* [EXERCISE]: Beginning with the line that has "index pip: (425, 88)", please write out the remaining lines of the material exactly, the last one included.

┌─ SOURCE DATA

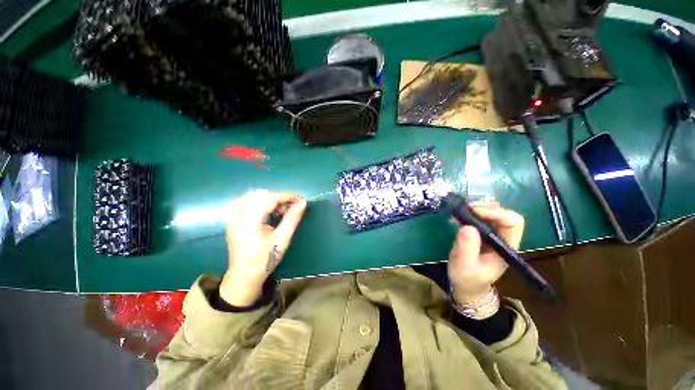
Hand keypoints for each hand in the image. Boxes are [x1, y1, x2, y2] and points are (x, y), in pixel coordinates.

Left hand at [220, 190, 306, 306]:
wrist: (245, 276)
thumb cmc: (265, 259)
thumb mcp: (282, 239)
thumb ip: (292, 218)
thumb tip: (302, 203)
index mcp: (250, 221)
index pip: (270, 198)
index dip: (287, 196)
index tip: (300, 200)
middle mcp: (238, 216)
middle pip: (261, 195)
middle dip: (279, 198)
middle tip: (291, 207)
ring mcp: (233, 218)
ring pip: (251, 197)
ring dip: (268, 198)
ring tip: (279, 209)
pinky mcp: (232, 221)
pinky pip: (243, 202)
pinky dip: (257, 201)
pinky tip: (265, 210)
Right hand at [447, 202, 524, 304]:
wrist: (467, 286)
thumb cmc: (467, 279)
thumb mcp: (464, 266)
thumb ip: (467, 248)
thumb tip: (467, 226)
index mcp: (505, 247)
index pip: (513, 222)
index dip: (496, 213)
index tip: (474, 212)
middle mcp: (503, 238)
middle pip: (503, 214)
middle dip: (485, 208)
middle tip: (465, 209)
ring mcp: (493, 235)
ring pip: (492, 213)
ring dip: (476, 209)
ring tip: (459, 212)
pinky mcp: (482, 234)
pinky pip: (480, 218)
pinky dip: (469, 213)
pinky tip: (458, 217)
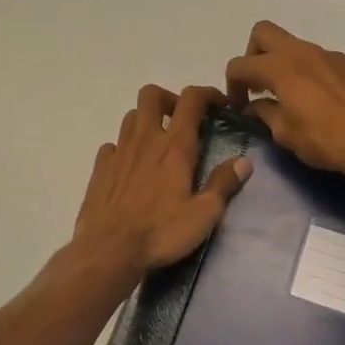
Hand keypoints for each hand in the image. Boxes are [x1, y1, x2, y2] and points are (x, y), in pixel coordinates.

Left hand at [71, 85, 252, 274]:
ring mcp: (119, 151)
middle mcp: (145, 139)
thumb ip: (224, 184)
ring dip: (147, 121)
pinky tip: (131, 168)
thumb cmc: (161, 232)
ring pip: (131, 116)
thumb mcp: (204, 214)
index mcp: (175, 146)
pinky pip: (112, 145)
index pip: (191, 99)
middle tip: (182, 121)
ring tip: (159, 144)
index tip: (220, 105)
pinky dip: (124, 148)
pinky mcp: (100, 168)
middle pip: (151, 94)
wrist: (108, 251)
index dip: (207, 93)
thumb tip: (244, 162)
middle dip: (169, 99)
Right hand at [224, 22, 344, 187]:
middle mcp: (304, 52)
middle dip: (254, 54)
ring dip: (287, 65)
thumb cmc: (325, 141)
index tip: (239, 105)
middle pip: (264, 32)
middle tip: (259, 84)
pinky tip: (325, 101)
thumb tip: (255, 106)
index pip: (240, 64)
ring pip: (298, 47)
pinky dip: (315, 74)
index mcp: (280, 67)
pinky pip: (324, 61)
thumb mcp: (285, 134)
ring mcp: (332, 55)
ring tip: (294, 97)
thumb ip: (264, 113)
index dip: (232, 85)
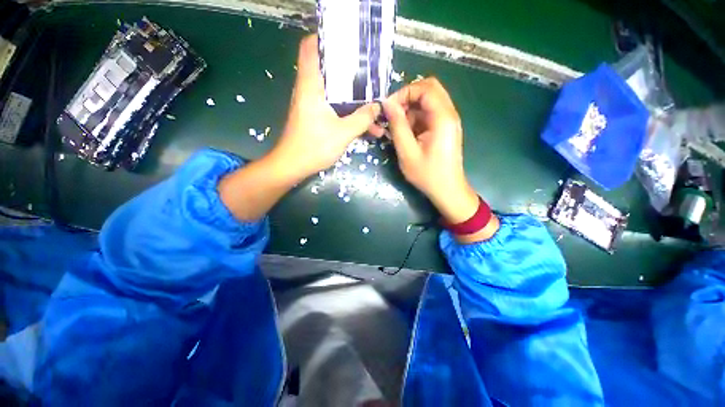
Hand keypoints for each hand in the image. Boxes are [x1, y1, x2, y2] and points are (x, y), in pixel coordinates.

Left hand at [269, 35, 380, 182]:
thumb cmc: (314, 147)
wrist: (293, 166)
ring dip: (354, 100)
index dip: (326, 40)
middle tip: (371, 77)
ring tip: (374, 106)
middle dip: (351, 72)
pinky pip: (335, 108)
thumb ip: (362, 119)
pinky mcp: (315, 117)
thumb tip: (377, 107)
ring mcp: (312, 104)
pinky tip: (366, 125)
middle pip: (329, 70)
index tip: (348, 45)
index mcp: (311, 86)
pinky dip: (349, 113)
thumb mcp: (343, 133)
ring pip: (335, 93)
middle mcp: (309, 90)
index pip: (311, 48)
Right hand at [381, 78, 498, 240]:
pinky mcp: (445, 129)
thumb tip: (387, 103)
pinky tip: (407, 134)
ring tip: (397, 127)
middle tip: (393, 114)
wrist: (448, 190)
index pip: (425, 88)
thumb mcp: (407, 152)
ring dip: (411, 109)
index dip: (404, 93)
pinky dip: (416, 118)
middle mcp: (449, 114)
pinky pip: (429, 114)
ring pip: (429, 101)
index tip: (389, 108)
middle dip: (407, 98)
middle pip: (429, 89)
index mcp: (443, 118)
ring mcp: (448, 121)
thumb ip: (397, 125)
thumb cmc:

└─

* [SOLUTION TO THIS PROBLEM]:
index pip: (425, 88)
thumb mcp: (407, 152)
ring dip: (411, 109)
index dip: (404, 93)
pinky dip: (416, 118)
middle mcp: (449, 114)
pinky pip: (429, 114)
ring pip: (429, 101)
index tip: (389, 108)
middle dip: (407, 98)
middle pip: (429, 89)
index mcp: (443, 118)
ring mcp: (448, 121)
thumb ip: (397, 125)
thumb cmc:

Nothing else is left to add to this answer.